The one on Ashland, 1 block north of Diversey (by the Jewel)

by Julio Childs

We spend a lot of time around Wiglar Headquarters thinking... thinking and asking questions about what it would take to make the Wiglar a more "legitimate" publication. What would it take to turn this rag into a more valued part of the community while at the same time helping the local economy? What could we possibly do to give the Reglar Wiglar a little more class?

And then it hits us: restaurant reviews! What if we gave a couple of our best writers five bucks and sent them out to review a few of the local eateries? Yeah, we spend a lot of time around here thinking... thinking and asking questions...

I do not eat at McDonald's much for I realize that they are corporate hamburglars who exploit their workers and our environment, produce genetically manipulated food with little or no nutritional value, contribute to much of the litter on our street and do so in the name of the almighty dollar, etc. Having made this claim, let me also confess that sometimes, every once in awhile, more as a punishment than as a reward, I do lunch at the Arches and it is always, without exception, a pretty traumatic experience, physically and mentally, and it usually leaves me feeling quite depressed. This most recent outing was no exception.

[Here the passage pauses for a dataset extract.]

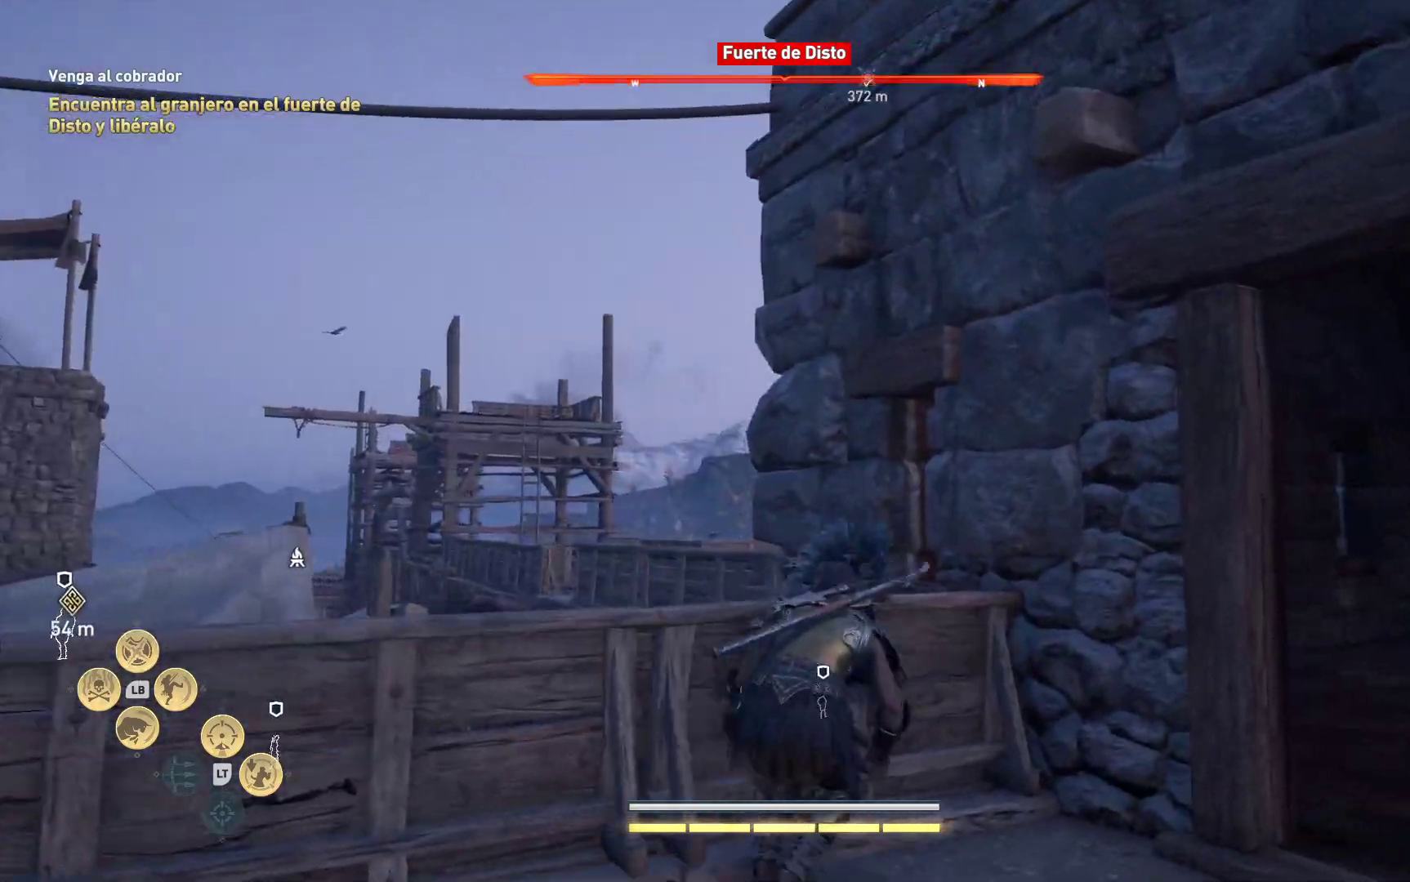
{"buttons": ["A"], "left_stick": "up-right", "right_stick": "center", "events": []}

Small children simply adore the greasy McDonald's experience and this particular establishment was certainly no exception. The joint was ripe with young children running helter skelter through the aisles, snot glistening from their little button noses. Some of these precious little darlings were mild-mannered, some maniacal, but all were freakish in their own special and unique way (like snowflakes). Truly a microcosm of society, I suppose, but this only added to my inability to enjoy that which is hard enough to enjoy in complete solitude, unfettered by the irksome squeaks and high-pitched squeals of children, but I knew this going in so I can hardly feign surprise.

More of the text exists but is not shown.